Menstrual supplies are essential items. Without them, we are unable to manage our period with confidence and dignity. Unfortunately, Covid-19 disrupted supply chains and stock, meaning that there was a loss of access to sanitary products. The lack of awareness in government about this issue was highlighted when sanitary products were not initially listed as essential supplies in many countries. This reflects the general lack of female leadership as without women in decision-making positions issues such as sanitary supplies are an afterthought! National committees set up to deal with Covid-19 responses have been gender imbalanced. A report which surveyed 30 countries found that of the countries which established these committees, 74% had fewer than one-third female membership and only one committee was gender-equal. Notably, countries with more women in leadership positions have had on average a more gender-sensitive response to Covid-19. Women are needed to create a more equal and holistic response to Covid-19 and ensure important issues like menstrual health are not forgotten about.
The lockdown of society, economic uncertainty and widespread job losses have put menstrual products out of reach for many. UN Women Reports have stated that people are resorting to newspaper, socks and toilet paper to soak up menstrual blood. Charities working on period poverty have also noted an increase in demand for sanitary products. One charity said that the number of sanitary packs it handed out has increased five-fold. A national charity in the UK stated that it usually distributed 5,000 packs a month but this increased to more than 23,000 in the three months after lockdown.

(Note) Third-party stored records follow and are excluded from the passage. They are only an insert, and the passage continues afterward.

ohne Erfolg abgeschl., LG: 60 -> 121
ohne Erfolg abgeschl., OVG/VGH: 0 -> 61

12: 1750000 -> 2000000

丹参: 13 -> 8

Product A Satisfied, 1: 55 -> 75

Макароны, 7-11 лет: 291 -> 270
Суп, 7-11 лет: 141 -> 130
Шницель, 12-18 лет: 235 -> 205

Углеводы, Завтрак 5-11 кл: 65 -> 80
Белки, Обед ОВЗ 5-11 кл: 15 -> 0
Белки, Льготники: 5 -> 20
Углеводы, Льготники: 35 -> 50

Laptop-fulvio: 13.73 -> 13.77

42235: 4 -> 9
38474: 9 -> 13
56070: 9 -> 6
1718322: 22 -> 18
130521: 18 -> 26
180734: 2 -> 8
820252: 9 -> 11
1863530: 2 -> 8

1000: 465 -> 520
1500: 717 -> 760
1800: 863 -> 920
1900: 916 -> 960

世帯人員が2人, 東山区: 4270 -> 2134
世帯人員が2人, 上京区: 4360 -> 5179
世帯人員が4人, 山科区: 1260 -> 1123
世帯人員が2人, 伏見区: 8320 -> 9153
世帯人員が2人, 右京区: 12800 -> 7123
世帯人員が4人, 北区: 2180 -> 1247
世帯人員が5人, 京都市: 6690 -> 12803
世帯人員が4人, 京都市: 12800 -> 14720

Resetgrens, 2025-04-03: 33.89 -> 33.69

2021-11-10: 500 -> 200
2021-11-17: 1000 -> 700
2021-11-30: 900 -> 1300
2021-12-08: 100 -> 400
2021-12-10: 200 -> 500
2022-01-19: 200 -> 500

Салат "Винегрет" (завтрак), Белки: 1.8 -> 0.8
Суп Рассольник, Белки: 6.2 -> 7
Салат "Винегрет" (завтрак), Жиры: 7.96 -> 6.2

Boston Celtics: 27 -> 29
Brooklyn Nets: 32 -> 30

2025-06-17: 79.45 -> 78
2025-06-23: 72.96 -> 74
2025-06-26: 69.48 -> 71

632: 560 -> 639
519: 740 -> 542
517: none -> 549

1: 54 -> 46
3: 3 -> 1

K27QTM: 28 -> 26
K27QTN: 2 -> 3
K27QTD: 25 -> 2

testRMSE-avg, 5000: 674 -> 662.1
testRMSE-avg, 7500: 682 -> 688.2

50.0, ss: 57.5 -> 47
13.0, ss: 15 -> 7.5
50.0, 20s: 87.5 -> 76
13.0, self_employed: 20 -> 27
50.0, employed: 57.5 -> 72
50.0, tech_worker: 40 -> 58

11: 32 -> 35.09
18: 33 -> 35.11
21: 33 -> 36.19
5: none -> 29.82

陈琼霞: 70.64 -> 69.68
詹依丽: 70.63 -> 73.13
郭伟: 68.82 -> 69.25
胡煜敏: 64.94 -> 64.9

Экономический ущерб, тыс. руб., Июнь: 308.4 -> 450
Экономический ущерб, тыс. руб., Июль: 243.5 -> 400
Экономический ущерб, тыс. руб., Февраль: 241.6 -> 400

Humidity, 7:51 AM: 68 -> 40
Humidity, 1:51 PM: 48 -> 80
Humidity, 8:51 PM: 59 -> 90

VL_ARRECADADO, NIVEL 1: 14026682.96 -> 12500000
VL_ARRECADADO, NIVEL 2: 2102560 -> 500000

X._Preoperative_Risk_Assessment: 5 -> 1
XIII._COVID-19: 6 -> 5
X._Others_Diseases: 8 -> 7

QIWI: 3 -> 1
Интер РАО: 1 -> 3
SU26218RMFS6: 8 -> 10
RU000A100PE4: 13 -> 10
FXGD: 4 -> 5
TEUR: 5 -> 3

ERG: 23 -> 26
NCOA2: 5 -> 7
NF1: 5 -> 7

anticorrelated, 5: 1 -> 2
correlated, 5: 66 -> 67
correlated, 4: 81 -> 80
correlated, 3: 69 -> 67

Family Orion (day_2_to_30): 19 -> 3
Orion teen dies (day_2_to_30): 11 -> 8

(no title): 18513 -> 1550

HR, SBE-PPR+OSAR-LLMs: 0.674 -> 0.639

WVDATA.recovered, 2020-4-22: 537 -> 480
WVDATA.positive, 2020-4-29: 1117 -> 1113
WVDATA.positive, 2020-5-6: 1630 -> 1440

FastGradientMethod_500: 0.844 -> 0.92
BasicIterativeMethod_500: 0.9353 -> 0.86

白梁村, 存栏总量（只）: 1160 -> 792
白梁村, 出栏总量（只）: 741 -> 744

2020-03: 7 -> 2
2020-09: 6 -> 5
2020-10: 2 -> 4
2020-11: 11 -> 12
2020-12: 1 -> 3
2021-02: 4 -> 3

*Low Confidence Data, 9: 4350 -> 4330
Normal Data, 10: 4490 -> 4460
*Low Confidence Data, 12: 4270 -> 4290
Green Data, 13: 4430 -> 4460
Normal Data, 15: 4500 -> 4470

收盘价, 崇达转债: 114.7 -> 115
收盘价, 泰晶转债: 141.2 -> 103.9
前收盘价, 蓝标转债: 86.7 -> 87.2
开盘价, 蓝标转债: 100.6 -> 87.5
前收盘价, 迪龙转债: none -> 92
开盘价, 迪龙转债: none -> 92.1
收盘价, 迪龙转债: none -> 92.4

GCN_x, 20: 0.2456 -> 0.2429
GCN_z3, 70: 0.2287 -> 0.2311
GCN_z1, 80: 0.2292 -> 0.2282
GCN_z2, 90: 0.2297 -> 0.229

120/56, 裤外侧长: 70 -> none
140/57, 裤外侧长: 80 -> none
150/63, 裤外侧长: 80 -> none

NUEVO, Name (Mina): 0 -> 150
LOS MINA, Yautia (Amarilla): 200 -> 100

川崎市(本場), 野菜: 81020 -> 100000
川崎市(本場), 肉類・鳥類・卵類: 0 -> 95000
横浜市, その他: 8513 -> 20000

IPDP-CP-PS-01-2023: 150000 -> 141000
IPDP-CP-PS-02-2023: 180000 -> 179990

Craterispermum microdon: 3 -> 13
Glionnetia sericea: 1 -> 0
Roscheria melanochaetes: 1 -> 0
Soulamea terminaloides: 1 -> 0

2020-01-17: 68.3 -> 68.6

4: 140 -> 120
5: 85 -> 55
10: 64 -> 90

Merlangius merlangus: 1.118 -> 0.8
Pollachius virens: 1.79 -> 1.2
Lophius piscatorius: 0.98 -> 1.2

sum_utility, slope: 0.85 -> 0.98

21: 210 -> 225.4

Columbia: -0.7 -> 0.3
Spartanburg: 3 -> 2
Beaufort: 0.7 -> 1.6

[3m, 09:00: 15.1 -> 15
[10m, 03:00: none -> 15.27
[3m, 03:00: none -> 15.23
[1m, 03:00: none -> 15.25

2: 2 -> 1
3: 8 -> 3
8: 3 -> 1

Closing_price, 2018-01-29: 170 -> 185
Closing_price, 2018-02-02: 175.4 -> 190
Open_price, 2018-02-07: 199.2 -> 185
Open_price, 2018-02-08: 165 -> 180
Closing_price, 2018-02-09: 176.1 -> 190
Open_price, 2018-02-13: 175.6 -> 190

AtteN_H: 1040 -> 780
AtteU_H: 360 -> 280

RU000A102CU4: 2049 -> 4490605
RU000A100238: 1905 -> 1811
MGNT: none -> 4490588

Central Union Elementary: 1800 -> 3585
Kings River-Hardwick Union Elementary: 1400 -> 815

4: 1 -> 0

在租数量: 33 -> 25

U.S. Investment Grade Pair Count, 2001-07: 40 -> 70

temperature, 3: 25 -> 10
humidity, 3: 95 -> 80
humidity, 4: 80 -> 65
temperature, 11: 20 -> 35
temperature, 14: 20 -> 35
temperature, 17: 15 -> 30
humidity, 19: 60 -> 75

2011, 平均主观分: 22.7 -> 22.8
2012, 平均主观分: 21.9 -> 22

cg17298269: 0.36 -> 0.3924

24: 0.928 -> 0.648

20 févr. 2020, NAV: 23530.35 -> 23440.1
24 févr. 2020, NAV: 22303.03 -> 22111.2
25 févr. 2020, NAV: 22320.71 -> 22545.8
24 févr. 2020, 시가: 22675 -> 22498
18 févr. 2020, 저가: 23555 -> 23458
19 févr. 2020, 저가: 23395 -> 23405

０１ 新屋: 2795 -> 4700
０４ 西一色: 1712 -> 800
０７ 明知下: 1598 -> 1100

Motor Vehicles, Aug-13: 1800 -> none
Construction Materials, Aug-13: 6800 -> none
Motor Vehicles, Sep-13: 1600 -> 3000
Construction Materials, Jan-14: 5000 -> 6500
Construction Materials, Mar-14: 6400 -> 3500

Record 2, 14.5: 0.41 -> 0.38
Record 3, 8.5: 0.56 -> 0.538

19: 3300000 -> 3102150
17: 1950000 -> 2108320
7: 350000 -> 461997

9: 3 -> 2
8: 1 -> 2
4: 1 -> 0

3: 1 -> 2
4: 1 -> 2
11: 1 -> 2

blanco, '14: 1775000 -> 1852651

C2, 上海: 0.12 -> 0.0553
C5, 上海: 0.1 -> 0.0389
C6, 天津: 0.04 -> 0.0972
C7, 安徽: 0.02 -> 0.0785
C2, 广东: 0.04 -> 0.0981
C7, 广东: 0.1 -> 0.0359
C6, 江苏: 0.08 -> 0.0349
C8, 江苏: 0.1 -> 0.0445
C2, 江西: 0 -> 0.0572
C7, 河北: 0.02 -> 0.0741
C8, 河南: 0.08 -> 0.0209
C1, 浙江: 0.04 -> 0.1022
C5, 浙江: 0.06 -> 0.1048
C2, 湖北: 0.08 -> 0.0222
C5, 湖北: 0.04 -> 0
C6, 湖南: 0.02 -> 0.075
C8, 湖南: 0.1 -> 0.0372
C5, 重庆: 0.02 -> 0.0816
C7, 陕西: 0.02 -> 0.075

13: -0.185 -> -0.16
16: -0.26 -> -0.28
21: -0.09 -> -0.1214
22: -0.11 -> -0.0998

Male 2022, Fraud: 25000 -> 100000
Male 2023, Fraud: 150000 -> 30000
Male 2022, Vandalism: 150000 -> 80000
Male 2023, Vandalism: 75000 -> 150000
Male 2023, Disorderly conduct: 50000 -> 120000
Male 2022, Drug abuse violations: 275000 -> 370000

Covid-19 has brought period poverty to light. I hope that Covid-19 will not only reignite the conversation on the issue of period poverty but also prompt vital action. We have an opportunity to reimagine a world in which period poverty does not persist. In this world, the government will ensure access to education and digital technologies is affordable and accessible, and that information flows to those who need it most. Sanitary products should also be made available to those who are most vulnerable and need them as essential items. New Zealand has already begun to provide free period products for girls in certain schools and will roll this out nationwide within three years. Unfortunately, this endeavour has been disrupted by Covid-19 with school closures. This is a start but it should not be the end in providing sanitary products for people who menstruate. Those experiencing poverty, homeless and in direct provision should not have to pay for essential products. The state should provide these.
We need to end period poverty. Period.